The bank statements are added first, as this is the cornerstone of the system. 

- It is not possible to add a row without any corresponding bank statement (except maybe for zero 
transactions artefacts?).
- Bank statement can be left pending, i.e. not processed yet. This allows saving the book when not
  all input rows have been processed yet.

## Rules (from 1_new_rule.py)

A rule is a dict with keys:

- N: int, interval of time expressed in time_unit
- time_unit: 'days', 'weeks', 'months', 'years'
- from_date: date, start of the rule being applied
- time_span: 'forever', 'only once', 'until ...'
- to_date: date, defined only if time_span is 'until ...'
- window: int, number of days allowed between expected date and real date
- must_happens: bool, whether the rule can or must be applied
- disabled: bool, whether the rule is currently disabled
- text_contains: str, text filter being applied
- amount_range: bool, whether the amount is a range or a single value
- amount: pair (float, float), the amount to match (absolute value)
- sign: 'any', 'credit', 'debit'

Todo: it should be connected to what to do with it: automatic or partial, 



## Tests bank statements (from accounting-tests/ipynb)

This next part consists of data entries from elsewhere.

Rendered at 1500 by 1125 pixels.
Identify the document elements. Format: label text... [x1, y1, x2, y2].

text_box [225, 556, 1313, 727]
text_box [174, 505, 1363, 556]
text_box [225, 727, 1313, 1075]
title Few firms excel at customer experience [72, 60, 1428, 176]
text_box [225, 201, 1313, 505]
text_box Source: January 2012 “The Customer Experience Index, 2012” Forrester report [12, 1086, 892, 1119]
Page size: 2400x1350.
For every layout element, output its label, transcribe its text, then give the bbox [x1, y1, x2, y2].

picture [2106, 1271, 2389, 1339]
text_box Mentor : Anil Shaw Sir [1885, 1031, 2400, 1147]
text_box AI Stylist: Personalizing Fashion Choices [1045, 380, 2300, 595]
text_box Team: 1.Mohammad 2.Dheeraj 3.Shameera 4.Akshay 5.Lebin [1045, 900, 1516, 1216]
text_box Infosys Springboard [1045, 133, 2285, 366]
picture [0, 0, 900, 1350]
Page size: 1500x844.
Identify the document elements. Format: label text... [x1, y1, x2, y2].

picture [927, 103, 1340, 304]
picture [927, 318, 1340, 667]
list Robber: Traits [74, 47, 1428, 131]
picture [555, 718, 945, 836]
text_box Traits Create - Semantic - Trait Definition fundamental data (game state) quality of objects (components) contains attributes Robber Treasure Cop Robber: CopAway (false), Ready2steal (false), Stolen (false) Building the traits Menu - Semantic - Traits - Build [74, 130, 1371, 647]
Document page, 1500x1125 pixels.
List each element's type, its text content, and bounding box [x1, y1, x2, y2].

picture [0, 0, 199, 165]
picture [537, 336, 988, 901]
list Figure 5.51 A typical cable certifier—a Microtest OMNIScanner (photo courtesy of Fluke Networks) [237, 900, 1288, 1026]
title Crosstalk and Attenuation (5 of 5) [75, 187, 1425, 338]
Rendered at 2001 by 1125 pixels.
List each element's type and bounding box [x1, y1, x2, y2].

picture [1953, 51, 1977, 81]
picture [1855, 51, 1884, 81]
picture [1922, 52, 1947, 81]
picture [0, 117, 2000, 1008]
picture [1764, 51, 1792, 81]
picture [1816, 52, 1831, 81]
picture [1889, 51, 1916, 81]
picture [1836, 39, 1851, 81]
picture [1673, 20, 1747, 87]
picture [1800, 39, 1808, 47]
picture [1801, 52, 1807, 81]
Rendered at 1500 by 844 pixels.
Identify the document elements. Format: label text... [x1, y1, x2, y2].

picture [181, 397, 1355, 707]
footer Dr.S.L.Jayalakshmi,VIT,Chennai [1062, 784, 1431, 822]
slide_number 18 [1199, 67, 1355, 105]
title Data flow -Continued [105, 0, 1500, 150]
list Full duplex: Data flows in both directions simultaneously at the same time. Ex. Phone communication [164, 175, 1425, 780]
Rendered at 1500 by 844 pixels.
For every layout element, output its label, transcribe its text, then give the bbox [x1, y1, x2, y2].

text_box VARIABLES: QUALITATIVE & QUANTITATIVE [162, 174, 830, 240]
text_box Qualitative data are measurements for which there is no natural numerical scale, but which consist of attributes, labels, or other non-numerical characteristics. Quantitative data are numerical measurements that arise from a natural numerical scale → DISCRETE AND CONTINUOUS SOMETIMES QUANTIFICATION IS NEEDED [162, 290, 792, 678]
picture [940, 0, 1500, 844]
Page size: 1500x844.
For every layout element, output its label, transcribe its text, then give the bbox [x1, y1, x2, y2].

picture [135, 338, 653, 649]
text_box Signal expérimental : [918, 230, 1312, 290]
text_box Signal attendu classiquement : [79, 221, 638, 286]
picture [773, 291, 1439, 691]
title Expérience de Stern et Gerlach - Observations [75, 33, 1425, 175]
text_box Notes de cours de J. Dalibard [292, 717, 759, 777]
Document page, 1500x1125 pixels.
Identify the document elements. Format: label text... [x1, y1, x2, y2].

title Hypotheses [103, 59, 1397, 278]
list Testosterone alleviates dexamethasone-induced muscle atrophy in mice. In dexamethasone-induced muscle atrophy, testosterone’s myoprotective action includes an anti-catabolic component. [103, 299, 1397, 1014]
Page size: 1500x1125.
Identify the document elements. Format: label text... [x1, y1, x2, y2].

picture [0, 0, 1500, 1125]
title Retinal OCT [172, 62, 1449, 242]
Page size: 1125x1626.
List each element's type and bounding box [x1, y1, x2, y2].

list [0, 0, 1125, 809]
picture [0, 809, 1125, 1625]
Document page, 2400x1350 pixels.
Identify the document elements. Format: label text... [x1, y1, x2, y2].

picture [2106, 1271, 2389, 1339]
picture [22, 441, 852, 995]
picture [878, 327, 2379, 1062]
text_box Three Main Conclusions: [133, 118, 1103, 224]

It should be possible to specify the format (even several possible formats) explicitly. Parameters:

- encoding
- separator (should be TAB if \t)
- table_first_row 
- column no for: (column nos indexed from 1)
    - col_date
    - col_object
    - col_amount (possibly two cols: cred:deb)
    - col_balance (if no column, absolute cell?)
- decimal_point_char
- date_format_pos_day
- top_most_recent


NO (The system will use its best guess for anything not specified?)

The UI could propose the detected format config and store it directly in the output file.

## Amount columns

- If single amount column, must be the amount
- If 3 amount columns, then must be cred, deb, balance. check that cred - deb = balance
- If 2 amount columns: if prev balance + amount = current balance then amount, balance; otherwise cred, deb

## About date format

The date format cannot reliably be "guessed" from a date string in all cases, even though the `dateutil` package provides a function for that (see below): in case of an ambiguous date such as 02/03/2024, the function assumes the US format (or maybe uses the locale and by default US locale?).

My approach: assume the date is made of 8 digits 2+2+4 in any order, separated by predefined possible separators (e.g. `/` or `-`). The 4 digits is obviously the year. Between the two 2 digits positions, search across rows if any of the numbers is higher than 12, marking this position as day. If no such luck, raise a warning and assume European format.